[jira] [Comment Edited] (XERCESJ-1595) Xerces grammar pool not working with no namespace XSDs

Radu Coravu (JIRA) Wed, 19 Feb 2014 04:36:13 -0800

    [ 
https://issues.apache.org/jira/browse/XERCESJ-1595?page=com.atlassian.jira.plugin.system.issuetabpanels:comment-tabpanel&focusedCommentId=13500918#comment-13500918
 ]


Radu Coravu edited comment on XERCESJ-1595 at 2/19/14 12:35 PM:
----------------------------------------------------------------

Hi Eric,

1.a)
Basicaly the equals method would need some additional checking if the 
fLiteralSystemID is not NULL, probably the code could look like:
{code}
  /**
   * Compares this grammar with the given grammar. Currently, we compare 
   * the target namespaces.
   * 
   * @param descObj The description of the grammar to be compared with
   * @return        True if they are equal, else false
   */
  public boolean equals(Object descObj) {
      if(!(descObj instanceof XMLSchemaDescription)) return false;
      XMLSchemaDescription desc = (XMLSchemaDescription)descObj;
      if(fNamespace == null && desc.getTargetNamespace() == null
          && fLiteralSystemId != null && desc.getLiteralSystemId() != null) {
        return fLiteralSystemId.equals(desc.getLiteralSystemId());
      } else if (fNamespace != null)
          return fNamespace.equals(desc.getTargetNamespace());
      else // fNamespace == null
          return desc.getTargetNamespace() == null;
  }
{code}
1.b) The "hashcode" maybe could prepend some static text to the 
fLiteralSystemID String, something like:
{code}
 return (fNamespace == null) ? ("Literal: " + fLiteralSystemId).hashCode() : 
fNamespace.hashCode(); //added fLiteralSystemId.hashCode() after ? instead of 
existing 0
{code}
In this way we would avoid having the same hash code for a description which 
has a target namespace and for a description which has a literal system ID 
equal to the namespace of the first one (although not very likely).
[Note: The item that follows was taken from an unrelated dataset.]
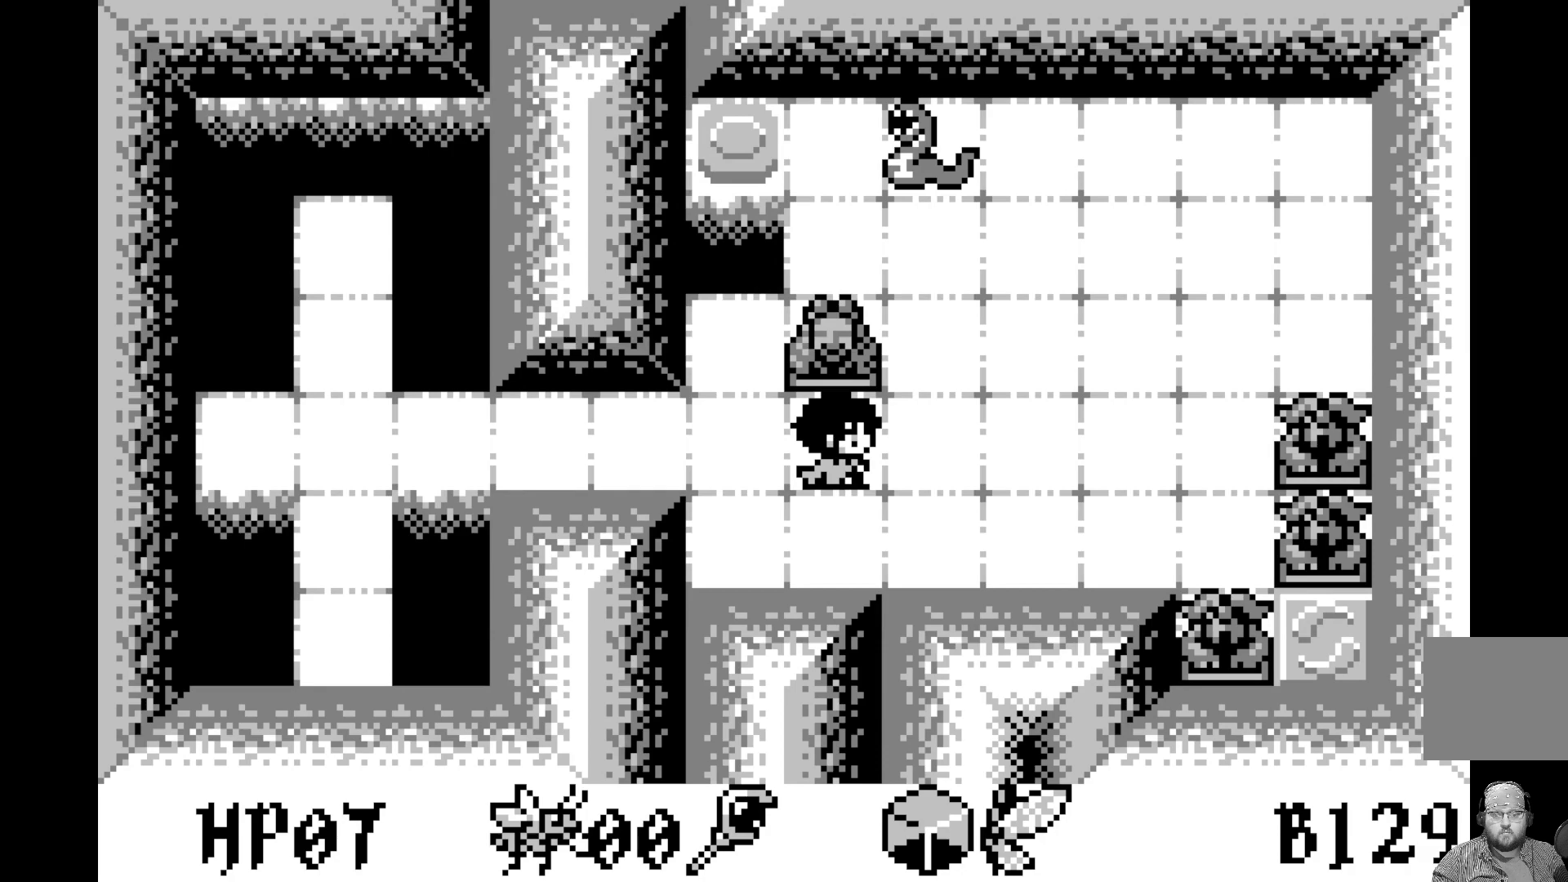
{"buttons": ["DPAD_UP"], "left_stick": "center", "events": [[117, "DPAD_UP", "up"], [450, "DPAD_UP", "down"]]}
2) Is the field "fExternalNoNamespaceSchema" the right field for the job? If 
you add some System.err's, does it always match the schema location of the 
associated XML Schema?
Because the field seems to be set only external from a Xerces property.
The patch I tried was something like:
{code}
              fXSDDescription.setNamespace(namespace);
              Hashtable locationPairs = fLocationPairs;
              Object locationArray =
                  locationPairs.get(namespace == null ? XMLSymbols.EMPTY_STRING 
: namespace);
              if (locationArray != null) {
                String[] temp = ((XMLSchemaLoader.LocationArray) 
locationArray).getLocationArray();
                if (temp.length != 0) {
                  fXSDDescription.setLiteralSystemId(temp[0]);
                }
              }
{code}
I also preserved the old literal system ID from the field and set it back to 
the field after the grammar was searched in the pool in order to avoid side 
effects.

One more thing, what we do in Oxygen in order to patch a library is to create a 
small JAR file containing only the patched classes, in this case the 
"org.apache.xerces.impl.xs.XSDDescription" and 
"org.apache.xerces.impl.xs.XMLSchemaValidator" classes.
If the Java class path contains this small JAR before the xercesImpl.jar, it 
will load the patches from the small JAR.
In this way you avoid modifying the main xercesImpl.jar.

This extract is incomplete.